In the United States, primary open-angle glaucoma (POAG) is the leading cause of blindness, especially among African American and Hispanic individuals. Deep learning has been widely used to detect POAG using fundus images as its performance is comparable to or even surpasses diagnosis by clinicians. However, human bias in clinical diagnosis may be reflected and amplified in the widely-used deep learning models, thus impacting their performance. Biases may cause (1) underdiagnosis, increasing the risks of delayed or inadequate treatment, and (2) overdiagnosis, which may increase individuals' stress, fear, well-being, and unnecessary/costly treatment. In this study, we examined the underdiagnosis and overdiagnosis when applying deep learning in POAG detection based on the Ocular Hypertension Treatment Study (OHTS) from 22 centers across 16 states in the United States. Our results show that the widely-used deep learning model can underdiagnose or overdiagnose under-served populations. The most underdiagnosed group is female younger (< 60 yrs) group, and the most overdiagnosed group is Black older (≥ 60 yrs) group. Biased diagnosis through traditional deep learning methods may delay disease detection, treatment and create burdens among under-served populations, thereby, raising ethical concerns about using deep learning models in ophthalmology clinics.
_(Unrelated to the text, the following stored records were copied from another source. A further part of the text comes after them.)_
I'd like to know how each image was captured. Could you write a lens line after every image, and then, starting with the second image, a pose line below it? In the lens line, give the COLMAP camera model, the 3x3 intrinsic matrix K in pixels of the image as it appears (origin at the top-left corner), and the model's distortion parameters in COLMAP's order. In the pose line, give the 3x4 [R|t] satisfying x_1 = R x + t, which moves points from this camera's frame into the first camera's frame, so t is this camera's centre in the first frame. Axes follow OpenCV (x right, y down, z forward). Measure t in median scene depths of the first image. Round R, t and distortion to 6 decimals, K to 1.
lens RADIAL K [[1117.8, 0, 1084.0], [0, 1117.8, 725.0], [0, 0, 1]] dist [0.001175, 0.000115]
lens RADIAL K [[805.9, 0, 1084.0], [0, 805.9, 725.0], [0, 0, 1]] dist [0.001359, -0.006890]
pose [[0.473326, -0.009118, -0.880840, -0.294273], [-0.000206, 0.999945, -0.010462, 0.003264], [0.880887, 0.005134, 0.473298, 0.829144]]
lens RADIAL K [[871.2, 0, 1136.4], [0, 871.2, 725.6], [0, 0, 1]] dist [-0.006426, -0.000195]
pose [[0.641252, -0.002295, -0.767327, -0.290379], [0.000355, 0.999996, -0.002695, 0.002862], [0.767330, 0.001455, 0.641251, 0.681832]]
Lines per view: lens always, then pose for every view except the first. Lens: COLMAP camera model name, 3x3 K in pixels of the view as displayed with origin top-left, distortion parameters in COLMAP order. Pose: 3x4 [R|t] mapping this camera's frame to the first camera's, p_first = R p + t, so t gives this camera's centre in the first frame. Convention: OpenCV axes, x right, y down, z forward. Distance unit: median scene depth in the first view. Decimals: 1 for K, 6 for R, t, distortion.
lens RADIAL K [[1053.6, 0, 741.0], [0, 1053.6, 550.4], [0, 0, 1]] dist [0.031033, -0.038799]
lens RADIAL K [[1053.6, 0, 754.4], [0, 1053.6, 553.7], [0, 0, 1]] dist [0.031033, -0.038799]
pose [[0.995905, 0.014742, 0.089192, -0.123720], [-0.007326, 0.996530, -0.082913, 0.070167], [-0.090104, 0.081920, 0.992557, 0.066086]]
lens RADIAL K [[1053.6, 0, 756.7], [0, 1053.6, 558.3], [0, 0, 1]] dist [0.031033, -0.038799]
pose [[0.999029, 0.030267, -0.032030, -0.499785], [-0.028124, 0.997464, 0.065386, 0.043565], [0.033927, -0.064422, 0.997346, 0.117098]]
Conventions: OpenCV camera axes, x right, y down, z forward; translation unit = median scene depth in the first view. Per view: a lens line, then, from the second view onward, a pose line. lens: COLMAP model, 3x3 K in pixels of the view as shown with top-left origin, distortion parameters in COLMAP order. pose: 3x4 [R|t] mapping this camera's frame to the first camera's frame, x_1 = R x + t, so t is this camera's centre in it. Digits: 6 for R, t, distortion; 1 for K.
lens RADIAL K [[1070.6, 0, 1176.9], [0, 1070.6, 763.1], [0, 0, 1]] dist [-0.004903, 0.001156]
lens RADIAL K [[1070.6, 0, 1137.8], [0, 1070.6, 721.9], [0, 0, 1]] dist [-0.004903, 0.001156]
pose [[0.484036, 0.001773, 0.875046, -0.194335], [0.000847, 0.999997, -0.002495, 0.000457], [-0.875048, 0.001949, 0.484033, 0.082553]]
在美国,原发性开角型青光眼(POAG)是导致失明的主要原因,尤其是在非裔美国人和西班牙裔人群中。深度学习已被广泛用于通过眼底图像检测POAG,因为其性能与临床医生的诊断相当,甚至超过临床医生的诊断。然而,临床诊断中的人为偏差可能会在广泛使用的深度学习模型中得到反映和放大,从而影响其性能。偏差可能导致(1)漏诊,增加延迟治疗或治疗不足的风险,以及(2)过度诊断,这可能会增加个人的压力、恐惧、健康问题以及不必要的/昂贵的治疗。在本研究中,我们基于美国16个州22个中心的眼压治疗研究(OHTS),研究了在POAG检测中应用深度学习时的漏诊和过度诊断情况。我们的结果表明,广泛使用的深度学习模型可能会对服务不足的人群进行漏诊或过度诊断。漏诊最多的群体是年轻女性(<60岁)群体,过度诊断最多的群体是老年黑人(≥60岁)群体。通过传统深度学习方法进行的有偏差诊断可能会延迟疾病检测、治疗,并给服务不足的人群带来负担,从而引发在眼科诊所使用深度学习模型的伦理问题。